第三章「快楽の通学路」
それからの私は、朝が待ち遠しくなっていた。
以前は、ただ眠いだけの退屈な時間。駅まで歩く足も重たかったのに、今では、毎朝ドキドキしながら、鏡の前でスカートの裾を整えていた。ピアノの練習より、授業より、なによりも、電車の中で何が起こるかが楽しみになっていた。
私は、もう一度“あれ”を感じたかった。
あの朝のリュックの角――あの偶然の刺激。
指で触れるのとは、また違う。誰かにされるわけでもなく、でも“他人の物”によって与えられる、あの不可抗力的な快楽。
混雑の中でこっそりと濡れていく羞恥。見つかるかもしれないスリル。
最初は、偶然に起きたことだったのに。
でも今は、自分から求めている。
わたし、もっと……ああいうの、されたい。
“されたい”じゃなくて、“起こしたい”。
自分で、あの状況をつくる。偶然を、意図的に。
私は、いつもより混雑しやすい時間帯の電車を調べた。一本遅らせるだけで、乗客の密度が倍になる。最前車両より、中央付近の方が圧迫が強い――そんな“調査”までして、自ら“刺激のための車両”に足を踏み入れていた。
スカートの下には、少しだけ厚手の、でも柔らかくて肌に密着する素材のショーツを穿いた。クリトリスにぴったり貼りついて、こすれるたびに微かな電流が走るような感触がするやつ。
駅のホームで電車が近づいてくる間、心臓が高鳴るのがわかった。
汗ばんだ掌。緊張して、脚がうまく動かない。
だけど、乗り込んで数秒後には、その不安は快感に変わっていた。
「……っ」
今朝の“相手”は、斜め後ろに立ったおじさんのショルダーバッグだった。
カチッとした金属のバックルが、揺れのたびに私の下腹部の上をかすめる。その一点だけ、やけに温度が高い。いや、私の身体の方が熱くなっているのかもしれない。
気づかれないように、ほんの少しだけ腰を前に出す。
電車が揺れる。バッグの角がショーツ越しに押し込まれる。
呼吸が一瞬、止まった。
「……んっ」
目を閉じた。
知らない人たちに囲まれた中で、私だけが、こんな風に感じている。誰も気づかない。

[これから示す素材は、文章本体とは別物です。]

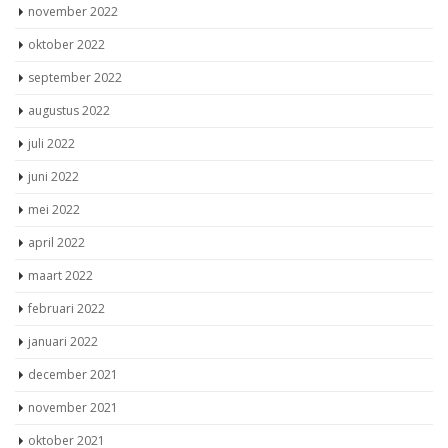
november 2022
oktober 2022
september 2022
augustus 2022
juli 2022
juni 2022
mei 2022
april 2022
maart 2022
februari 2022
januari 2022
december 2021
november 2021
oktober 2021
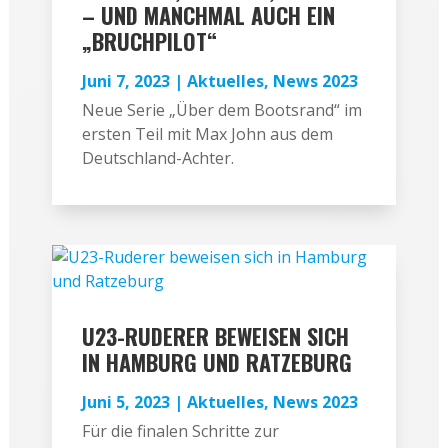
– UND MANCHMAL AUCH EIN
„BRUCHPILOT“
Juni 7, 2023
|
Aktuelles
,
News 2023
Neue Serie „Über dem Bootsrand“ im
ersten Teil mit Max John aus dem
Deutschland-Achter.
U23-RUDERER BEWEISEN SICH
IN HAMBURG UND RATZEBURG
Juni 5, 2023
|
Aktuelles
,
News 2023
Für die finalen Schritte zur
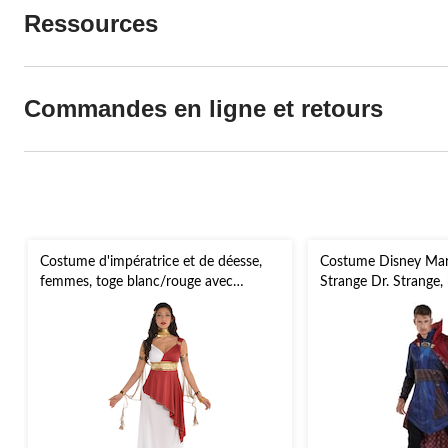
Ressources
Commandes en ligne et retours
Costume d'impératrice et de déesse,
Costume Disney Mar
femmes, toge blanc/rouge avec
Strange Dr. Strange
ceinture et bracelets, grande taille
bleu/rouge avec cape,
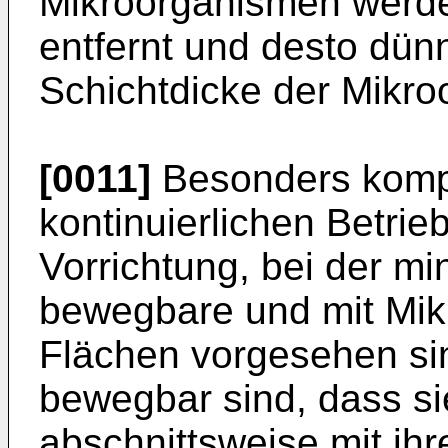
Mikroorganismen werden
entfernt und desto dünn
Schichtdicke der Mikro
[0011]
Besonders komp
kontinuierlichen Betrieb
Vorrichtung, bei der m
bewegbare und mit Mik
Flächen vorgesehen sin
bewegbar sind, dass s
abschnittsweise mit ih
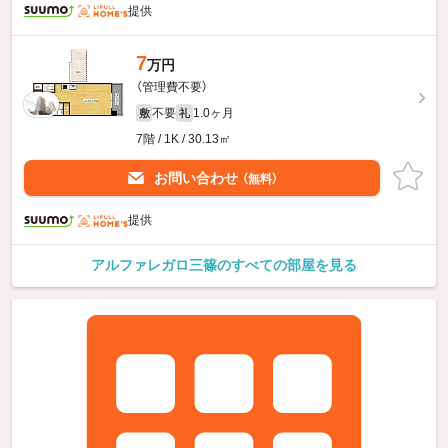
提供
7
万円
（管理費不要）
不要
1.0ヶ月
敷
礼
7階 / 1K / 30.13㎡
お問い合わせ
（無料）
提供
アルファレガロ三篠のすべての部屋を見る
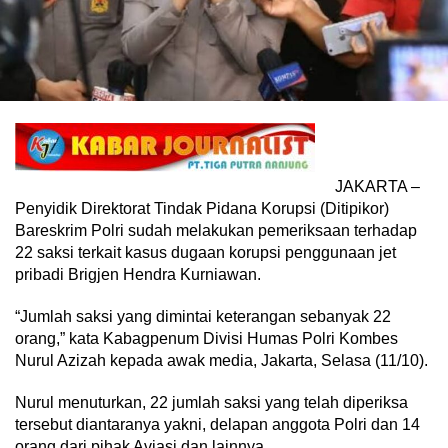
JAKARTA –
Penyidik Direktorat Tindak Pidana Korupsi (Ditipikor)
Bareskrim Polri sudah melakukan pemeriksaan terhadap
22 saksi terkait kasus dugaan korupsi penggunaan jet
pribadi Brigjen Hendra Kurniawan.
“Jumlah saksi yang dimintai keterangan sebanyak 22
orang,” kata Kabagpenum Divisi Humas Polri Kombes
Nurul Azizah kepada awak media, Jakarta, Selasa (11/10).
Nurul menuturkan, 22 jumlah saksi yang telah diperiksa
tersebut diantaranya yakni, delapan anggota Polri dan 14
orang dari pihak Aviasi dan lainnya.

でも、もしかしたら――誰かが気づいてるかも。私の頬の紅潮、呼吸の乱れ、太ももをすり合わせる仕草。何気ない振る舞いの中に、欲望がにじんでいること。
スカートの内側では、クリトリスがじんじんと疼いていた。
もう、湿ってきている。電車の中で濡れている自分を想像して、さらに濡れた。
駅に着くたびに、押し寄せる乗客の波で身体が圧縮され、誰かの腕が背中に、誰かの腰が太ももに触れてくる。それだけで、まるで身体中が性感帯になったみたいに敏感に反応した。
膣の奥が、ぎゅっとしぼむ。
“中”が何かを欲しがって、きゅうううっと締まる。
だけど、何も挿っていない。挿れたくて、たまらない。
気づけば、私は脚を少しだけ開いて、そこにわずかな摩擦を生ませようとしていた。誰かに見られてたら、変な子に見えるかもしれない。でももう止められなかった。
次の駅で、少しだけ乗客が降りた。体の密度がゆるみ、私は自分の身体ががくんと崩れるのを感じた。力が抜けた足で、よろけそうになる。
下腹が、まだズクズクと疼いてる。
濡れて、滲んで、ヒクついて。
絶頂には届いていないけれど、それよりもっと悪い――中毒のような渇望。
駅を降りてトイレに駆け込む。
個室の鍵をかけて、座った瞬間、下着のクロッチが肌に張りついていて、その湿り気が太ももに移るのが分かった。
「また……濡れてる……」
指で触れると、くちゅりといやらしい音がした。
私は指を引き抜き、指先をじっと見つめた。濡れて、テカって、そこにははっきりと“女の子の汁”があった。
授業に遅れそうだった。でも、どうしても――
私は、そのまま指をまたショーツの中に戻し、ゆっくりとクリトリスを撫でた。
たったそれだけで、腰が跳ねそうになった。
「……だめ、また、したくなっちゃう……」
小声でつぶやいた声が、自分でもびっくりするほど甘く崩れていた。
それからの日々、私は毎朝、電車の中で濡れるようになった。
バッグの角、誰かの腕、吊革を掴んだときの腕の引き締まり。
目に入るもの、肌に触れるもの、すべてがわたしの性感帯を刺激してくるようだった。
誰にも言えない。だけど、私だけが知ってる秘密。
わたし、電車の中で――変態になってきてる。
でも、それがいやじゃなかった。
それどころか。
もっと、もっと感じてみたい。
指じゃ届かない、深いところまで。